20 Ways to Cool the Sun’s Rays
Its summer! And no matter if you are blessed with olive skin that enjoys the kiss of summer or are snow white and must hide from the sun’s rays, it’s important to both protect and nourish the skin when exposed to some of the more damaging aspects of sunshine.Growing up, many of us were cautioned to avoid going out during the hottest parts of the day, to stay in the shade during the most intense times, and enjoy the sun in the morning and evening.
We were also coached on the differences between UVA and UVB rays. (UVB rays are the Vitamin D-producing rays, and the UVA rays are the ones guilty of causing damage to the skin.)
While avoiding hot sunshine may help you avoid burns, it may not have been the best advice available! What you probably weren’t told is that damaging UVA rays are prevalent all day long, while beneficial UVB sunlight is best obtained in the midday. UVB light is extremely low in the morning and evening, exactly the times we were encouraged to be outside!
So while I was diligent to do my gardening early in the day to avoid the “intense” sun, I was unwittingly exposing myself to the damaging UVA rays while almost completely missing the beneficial UVB rays.
Thankfully, I’ve gained more complete knowledge since then. Here’s what I’ve learned about sun exposure.
How to Avoid Sunburn
First, there are things we can do to dramatically increase our skin’s health and lower our potential for burns and damage.

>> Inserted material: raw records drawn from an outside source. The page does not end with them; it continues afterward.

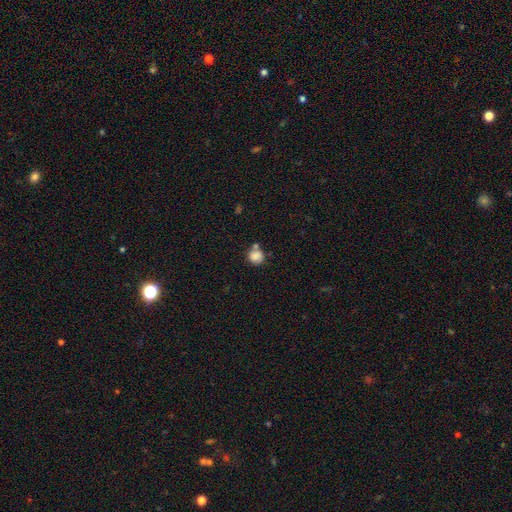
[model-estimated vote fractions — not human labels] This appears to be a smooth galaxy with no disk features (85%) that is round (87%). Merging: none (59%).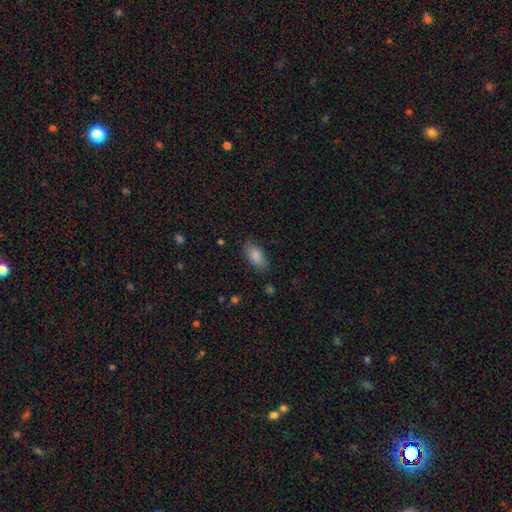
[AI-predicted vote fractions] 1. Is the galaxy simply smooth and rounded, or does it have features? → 86% smooth, 7% featured or disk, 7% star or artifact.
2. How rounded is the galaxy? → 90% in between, 8% cigar-shaped, 3% round.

1. Build your tolerance by small, increasing increments of barrier-free sun exposure, specifically during the middle of the day. Start with 5-10 minutes (less if you are especially fair) and work your way up daily, adding a few minutes at a time.
2. Use clothing or hats to cover yourself to allow for a barrier; remember that protection is important even on cloudy days, early in the morning, and late in the afternoon.
3. Give your skin a rest with frequent breaks in the shade or indoors.
4. Drink green tea for a plethora of antioxidants that help to protect the skin and body.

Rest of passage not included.